Am Tag des Wiederholungsspiels standen sich beide Mannschaften zur Halbzeit mit einem torlosen Unentschieden gegenüber. Zweifellos hofften viele Nürnberger darauf, die Bayern mit dem Punkt zu verlassen, der ihnen beim letzten Mal so grausam geraubt worden war, und einige träumten sicher sogar davon, alle drei Punkte zu holen. Doch die Bayern waren nicht in der Stimmung, diese Träume zu hegen. Mit einer gnadenlosen Effizienz in der zweiten Halbzeit fegten die Bayern die Gäste mit 5:0 vom Platz.

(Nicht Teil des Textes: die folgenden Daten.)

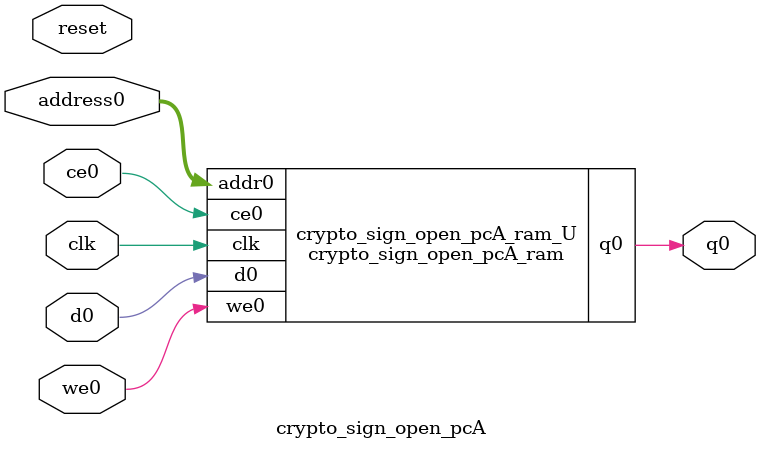
<source format=v>

`timescale 1 ns / 1 ps
module crypto_sign_open_pcA_ram (addr0, ce0, d0, we0, q0,  clk);

parameter DWIDTH = 1;
parameter AWIDTH = 11;
parameter MEM_SIZE = 1280;

input[AWIDTH-1:0] addr0;
input ce0;
input[DWIDTH-1:0] d0;
input we0;
output reg[DWIDTH-1:0] q0;
input clk;

(* ram_style = "block" *)reg [DWIDTH-1:0] ram[0:MEM_SIZE-1];




always @(posedge clk)  
begin 
    if (ce0) 
    begin
        if (we0) 
        begin 
            ram[addr0] <= d0; 
            q0 <= d0;
        end 
        else 
            q0 <= ram[addr0];
    end
end


endmodule


`timescale 1 ns / 1 ps
module crypto_sign_open_pcA(
    reset,
    clk,
    address0,
    ce0,
    we0,
    d0,
    q0);

parameter DataWidth = 32'd1;
parameter AddressRange = 32'd1280;
parameter AddressWidth = 32'd11;
input reset;
input clk;
input[AddressWidth - 1:0] address0;
input ce0;
input we0;
input[DataWidth - 1:0] d0;
output[DataWidth - 1:0] q0;



crypto_sign_open_pcA_ram crypto_sign_open_pcA_ram_U(
    .clk( clk ),
    .addr0( address0 ),
    .ce0( ce0 ),
    .we0( we0 ),
    .d0( d0 ),
    .q0( q0 ));

endmodule


</source>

Am Tag des dramatischen Saisonhöhepunkts reiste Kaiserslautern in den Norden nach Hamburg und tat genau das, was man von ihnen verlangte. Sie besiegten den Dino mit 3:1 Toren. Zum Leidwesen der Lauterer hat auch Bayern München seine Pflicht erfüllt und mit einem 2:0-Heimsieg gegen Schalke dafür gesorgt, dass der Meistertitel nicht mehr in den Händen von Werder Bremen liegt, sondern in den eigenen. Am anderen Ende der Tabelle musste Nürnberg eine deutliche 1:4-Niederlage gegen Borussia Dortmund hinnehmen. Zum Leidwesen der Nürnberger, die in Duisburg gegen den Mitabstiegskandidaten Freiburg mit 2:0 gewannen und damit dafür sorgten, dass nicht sie, sondern Nürnberg durch die Falltür der Bundesliga in die zweite Liga fiel. In den stillen Winkeln von Nürnberg und Kaiserslautern drehten sich die Gedanken verständlicherweise um das Phantomtor von Thomas Helmer, und die Fußballfans, die in ihrer Trauer miteinander verbunden sind, grübelten über das, was wäre, wenn. Was wäre, wenn Jörg Jablonski seine Fahne nie gehoben hätte? Was wäre, wenn Hans-Joachim Osmer das Tor nicht gegeben hätte? Was wäre, wenn es kein Wiederholungsspiel gegeben hätte, oder wenn Bayern nicht gewonnen hätte? Nun, der 1. FC Kaiserslautern wäre 1993/94 Meister der Bundesliga geworden und der 1. FC Nürnberg wäre mit einem einzigen Punkt Vorsprung dem Abstieg in die zweite Liga entgangen, ganz einfach. Natürlich würden die Bayern München nicht zu Unrecht behaupten, dass sie bei gleichem Spielstand anders gespielt, härter gekämpft und trotzdem einen Weg zum Sieg gefunden hätten. Und sie mögen Recht haben. Immerhin stand es 0:0, als Helmer in der 24. Minute ein umstrittenes Tor zugesprochen wurde. Nürnberg verschoss in diesem Spiel sogar einen Elfmeter. Der ehemalige Münchner Manfred Schwabl scheiterte aus zwölf Metern am Torwart. Wie wir alle wissen, hätte alles passieren können. Es könnte jederzeit alles passieren. Stattdessen müssen wir uns mit dem begnügen, was passiert ist, wie immer. Aber da es sich um ein Phantomtor handelte, bleibt die Realität wohl die seltsamste aller Eventualitäten.